Did GMA soil the integrity of her father, President Diosdado Macapagal and her physical ailments bear witness of her Dad’s wrath?
During the 1965 presidential elections where Ferdinand Marcos ran against Diosdado Macapagal, General Ramon Gelvezon had adroitly sidestepped pressure from President’s ally Sergio Osmena to raid the Danao City bailiwick of Cebu’s warlord Ramon Durano. This is how Gen. Gelvezon said in an interview:
“When Macapagal went to Cebu, he asked to accompany him to the house of Sergio (“Serging”) Osmena, then mayor. He told Sergio Osmena to coordinate with me. I don’t know what he meant by “coordinate”. The poor fellow, the late Serging, took (it) probably as to take orders from him. So one day before or two days before the election, this was in 1965, he calls me up and gives me orders. “You should raid the Danao town, the town of Danao, you raid.”
I said, “By what reason should I raid?”
He said, “Didn’t you know that you took the order of (sic) the President Macapagal that I can give you orders?”
I said, “Yes, but if it’s right… you call up General Olivares.. our P.C. chieftain then, get from him clearance to give me orders to raid, I will raid. But I will not take on my own to follow your orders. I’ll follow my .. direct commanding officer, okay?
So, he called up probably General Olivares, in turn Olivares called me up, “Oy Ramon, what happened?”
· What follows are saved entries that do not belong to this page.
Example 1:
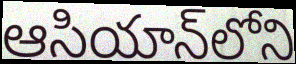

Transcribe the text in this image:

ఆసియాన్‌లోని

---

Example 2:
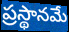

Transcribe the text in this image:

ప్రస్థానమే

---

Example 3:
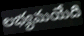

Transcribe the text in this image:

లభ్యమయేది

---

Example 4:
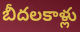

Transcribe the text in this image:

బీదలకాళ్లు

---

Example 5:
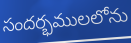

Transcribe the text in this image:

సందర్భములలోను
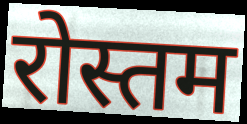
रोस्तम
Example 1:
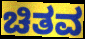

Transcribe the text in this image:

ಚಿತವ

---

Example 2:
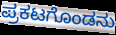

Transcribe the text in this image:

ಪ್ರಕಟಗೊಂಡನು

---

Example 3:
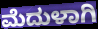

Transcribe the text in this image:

ಮೆದುಳಾಗಿ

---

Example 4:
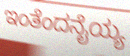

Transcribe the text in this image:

ಇಂತೆಂದನೈಯ್ಯ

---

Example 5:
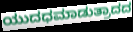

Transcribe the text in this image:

ಯುದಧಮಾಡುತ್ರಾದದ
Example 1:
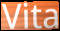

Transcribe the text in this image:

Vita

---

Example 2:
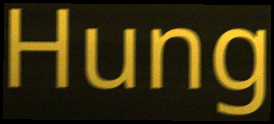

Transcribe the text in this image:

Hung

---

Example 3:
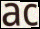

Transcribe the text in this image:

ac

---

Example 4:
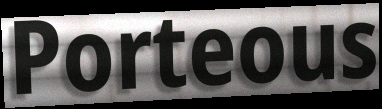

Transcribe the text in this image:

Porteous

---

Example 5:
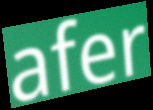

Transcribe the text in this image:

afer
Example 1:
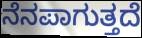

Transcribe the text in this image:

ನೆನಪಾಗುತ್ತದೆ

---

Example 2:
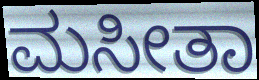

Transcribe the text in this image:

ಮಸೀತಾ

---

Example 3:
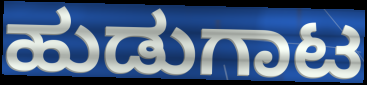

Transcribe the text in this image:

ಹುಡುಗಾಟ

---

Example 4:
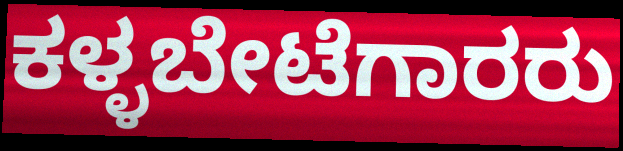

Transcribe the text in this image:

ಕಳ್ಳಬೇಟೆಗಾರರು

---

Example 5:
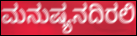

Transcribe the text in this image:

ಮನುಷ್ಯನದಿರಲಿ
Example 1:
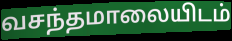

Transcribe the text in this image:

வசந்தமாலையிடம்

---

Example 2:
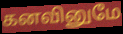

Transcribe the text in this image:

கனவினுமே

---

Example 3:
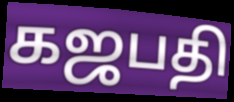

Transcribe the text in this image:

கஜபதி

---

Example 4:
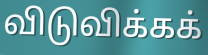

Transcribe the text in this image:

விடுவிக்கக்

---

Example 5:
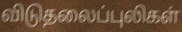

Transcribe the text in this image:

விடுதலைப்புலிகள்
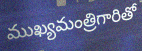
ముఖ్యమంత్రిగారితో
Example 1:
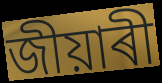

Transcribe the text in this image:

জীয়াৰী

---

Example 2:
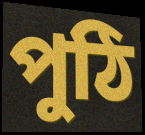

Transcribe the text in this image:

পুঠি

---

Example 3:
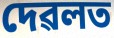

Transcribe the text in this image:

দেৱলত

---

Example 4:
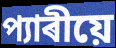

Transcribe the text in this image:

প্যাৰীয়ে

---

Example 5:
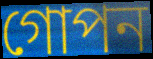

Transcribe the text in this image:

গোপন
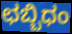
ಛಬ್ಬಿಧಂ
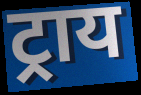
ट्राय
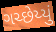
ગચ્છેય્યું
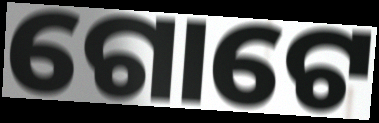
ଗୋଟେ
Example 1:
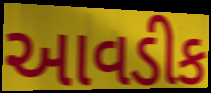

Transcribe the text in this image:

આવડીક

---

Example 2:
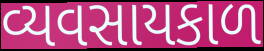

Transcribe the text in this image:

વ્યવસાયકાળ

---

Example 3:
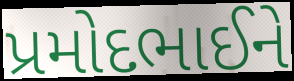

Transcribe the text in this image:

પ્રમોદભાઈને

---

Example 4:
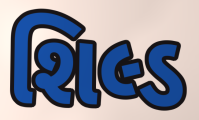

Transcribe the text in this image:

શિલ્ડ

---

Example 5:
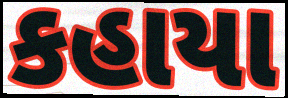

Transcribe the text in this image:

કહાયા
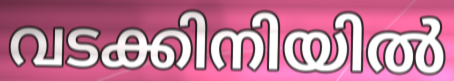
വടക്കിനിയിൽ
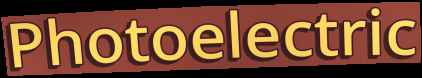
Photoelectric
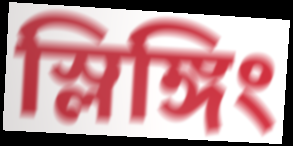
স্লিঙ্গিং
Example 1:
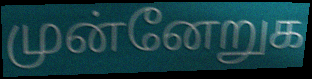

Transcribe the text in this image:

முன்னேறுக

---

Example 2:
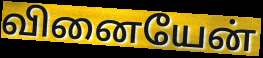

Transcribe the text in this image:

வினையேன்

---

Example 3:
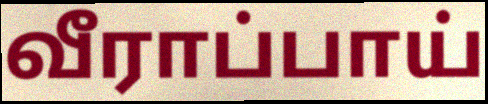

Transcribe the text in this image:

வீராப்பாய்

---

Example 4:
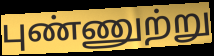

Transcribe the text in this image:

புண்ணுற்று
Serging wants me to raid Danao,” I said, “You give me the order, I will follow.”
What’s the implication?
I said, “Very much. Imagine raiding a political opponent on the eve of election?” I won’t do that if I were you, but if you give me the order, I’ll follow it”.
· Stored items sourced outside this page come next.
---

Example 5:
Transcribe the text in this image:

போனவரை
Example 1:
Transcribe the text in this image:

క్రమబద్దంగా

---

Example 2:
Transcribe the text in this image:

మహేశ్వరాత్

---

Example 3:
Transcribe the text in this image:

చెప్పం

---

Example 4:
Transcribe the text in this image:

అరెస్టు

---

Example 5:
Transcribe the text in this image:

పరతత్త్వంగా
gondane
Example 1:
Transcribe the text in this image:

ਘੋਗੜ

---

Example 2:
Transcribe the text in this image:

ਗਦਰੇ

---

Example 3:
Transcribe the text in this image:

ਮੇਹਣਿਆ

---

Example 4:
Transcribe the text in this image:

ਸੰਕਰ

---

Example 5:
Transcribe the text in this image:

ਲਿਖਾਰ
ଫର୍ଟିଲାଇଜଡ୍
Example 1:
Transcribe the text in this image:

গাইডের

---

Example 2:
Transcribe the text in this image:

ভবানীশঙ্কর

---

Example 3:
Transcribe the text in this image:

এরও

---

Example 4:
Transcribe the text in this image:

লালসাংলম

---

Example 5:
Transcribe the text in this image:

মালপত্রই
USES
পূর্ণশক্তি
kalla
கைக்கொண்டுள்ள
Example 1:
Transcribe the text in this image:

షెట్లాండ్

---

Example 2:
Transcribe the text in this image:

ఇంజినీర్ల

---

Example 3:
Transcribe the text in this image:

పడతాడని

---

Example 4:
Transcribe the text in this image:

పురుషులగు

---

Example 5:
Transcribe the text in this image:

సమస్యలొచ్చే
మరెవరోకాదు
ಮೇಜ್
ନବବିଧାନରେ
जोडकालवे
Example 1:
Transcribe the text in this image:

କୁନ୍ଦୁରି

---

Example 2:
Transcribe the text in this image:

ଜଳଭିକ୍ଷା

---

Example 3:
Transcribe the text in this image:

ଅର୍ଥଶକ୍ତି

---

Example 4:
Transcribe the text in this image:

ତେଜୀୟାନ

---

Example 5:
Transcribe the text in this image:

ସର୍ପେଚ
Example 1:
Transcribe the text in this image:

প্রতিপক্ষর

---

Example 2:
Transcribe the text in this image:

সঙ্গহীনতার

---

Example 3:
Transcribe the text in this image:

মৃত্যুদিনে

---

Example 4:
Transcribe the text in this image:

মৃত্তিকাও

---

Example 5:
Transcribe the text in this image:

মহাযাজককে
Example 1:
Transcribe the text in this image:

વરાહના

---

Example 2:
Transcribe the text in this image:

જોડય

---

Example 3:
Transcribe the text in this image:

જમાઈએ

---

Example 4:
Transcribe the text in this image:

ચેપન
He (General Olivares) said, “No, I will not give the order.”
Pressed further about the implication of this exchanged relationship with President Macapagal, Gelvezon argued with great conviction that he had preserved his professional integrity.
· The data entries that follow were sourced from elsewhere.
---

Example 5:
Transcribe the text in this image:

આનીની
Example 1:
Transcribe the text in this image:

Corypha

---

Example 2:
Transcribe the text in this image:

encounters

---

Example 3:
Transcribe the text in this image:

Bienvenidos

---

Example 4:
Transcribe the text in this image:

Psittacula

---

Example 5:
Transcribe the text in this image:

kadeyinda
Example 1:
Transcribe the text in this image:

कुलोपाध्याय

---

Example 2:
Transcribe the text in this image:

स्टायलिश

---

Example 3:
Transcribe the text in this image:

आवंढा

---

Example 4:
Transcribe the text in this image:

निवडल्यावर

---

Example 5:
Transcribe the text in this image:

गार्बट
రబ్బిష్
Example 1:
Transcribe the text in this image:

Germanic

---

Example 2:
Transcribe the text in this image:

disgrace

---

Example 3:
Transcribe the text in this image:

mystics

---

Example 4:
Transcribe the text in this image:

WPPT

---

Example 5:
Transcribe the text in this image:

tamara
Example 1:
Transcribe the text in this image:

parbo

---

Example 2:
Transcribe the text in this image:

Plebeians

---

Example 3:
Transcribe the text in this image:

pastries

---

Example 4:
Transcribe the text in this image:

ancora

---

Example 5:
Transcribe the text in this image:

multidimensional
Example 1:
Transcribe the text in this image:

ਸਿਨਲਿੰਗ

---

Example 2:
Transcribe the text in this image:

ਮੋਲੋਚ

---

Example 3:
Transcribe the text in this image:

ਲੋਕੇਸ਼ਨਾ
“I know Macapagal is a level-headed fellow, who would not utilize you. If he had wanted me to be used, he would have called me confidentially and said, “You make me win in the election.” But he didn’t. He was too decent to tell that to me, or maybe he was too honest to himself. He never gave me instructions, honestly speaking. In conscience and in God, he never told me and he could have told me”.
(Reynaldo Mendoza, Golden Book, 340-41, Interview with Gelvezon. Also cited in Alfred W. McCoy’s narrative, Career Soldiers, Chapter 4 of “Closer Than Brothers,” 118-19).